Switch "pixels" to "px" in the lines starting at the beginning and ending at the line containing "list 25. Al", keeping everything else unchanged.

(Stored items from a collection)
○ ○ ○ ○ ○

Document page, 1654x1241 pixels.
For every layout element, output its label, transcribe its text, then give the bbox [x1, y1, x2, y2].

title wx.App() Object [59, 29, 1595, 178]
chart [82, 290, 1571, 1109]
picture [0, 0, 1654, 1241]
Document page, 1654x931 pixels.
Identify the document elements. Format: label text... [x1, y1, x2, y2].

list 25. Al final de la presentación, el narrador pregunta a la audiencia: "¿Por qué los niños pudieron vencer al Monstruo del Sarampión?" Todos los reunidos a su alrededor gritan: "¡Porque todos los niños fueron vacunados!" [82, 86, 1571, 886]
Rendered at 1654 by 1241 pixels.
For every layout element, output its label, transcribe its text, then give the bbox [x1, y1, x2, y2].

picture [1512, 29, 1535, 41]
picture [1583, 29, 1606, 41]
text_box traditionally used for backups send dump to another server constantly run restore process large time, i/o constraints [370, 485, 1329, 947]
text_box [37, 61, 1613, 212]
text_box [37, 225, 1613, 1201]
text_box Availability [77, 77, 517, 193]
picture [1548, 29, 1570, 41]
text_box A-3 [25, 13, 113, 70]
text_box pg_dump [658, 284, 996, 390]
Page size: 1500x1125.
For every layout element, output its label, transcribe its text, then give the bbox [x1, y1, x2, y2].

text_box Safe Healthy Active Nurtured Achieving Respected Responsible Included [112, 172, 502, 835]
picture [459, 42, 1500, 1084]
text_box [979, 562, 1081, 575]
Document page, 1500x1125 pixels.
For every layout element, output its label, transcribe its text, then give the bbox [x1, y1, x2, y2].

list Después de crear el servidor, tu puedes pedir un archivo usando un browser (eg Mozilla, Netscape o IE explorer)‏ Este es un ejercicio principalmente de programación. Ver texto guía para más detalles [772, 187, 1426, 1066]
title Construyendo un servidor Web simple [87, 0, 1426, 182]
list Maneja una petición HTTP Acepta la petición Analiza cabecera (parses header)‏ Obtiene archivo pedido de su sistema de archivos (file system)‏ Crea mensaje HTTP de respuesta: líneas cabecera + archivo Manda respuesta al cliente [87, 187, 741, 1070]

○ ○ ○ ○ ○

In response |
Document page, 1654x1241 px.
For every layout element, output its label, transcribe its text, then give the bbox [x1, y1, x2, y2].

title wx.App() Object [59, 29, 1595, 178]
chart [82, 290, 1571, 1109]
picture [0, 0, 1654, 1241]
Document page, 1654x931 px.
Identify the document elements. Format: label text... [x1, y1, x2, y2].

list 25. Al final de la presentación, el narrador pregunta a la audiencia: "¿Por qué los niños pudieron vencer al Monstruo del Sarampión?" Todos los reunidos a su alrededor gritan: "¡Porque todos los niños fueron vacunados!" [82, 86, 1571, 886]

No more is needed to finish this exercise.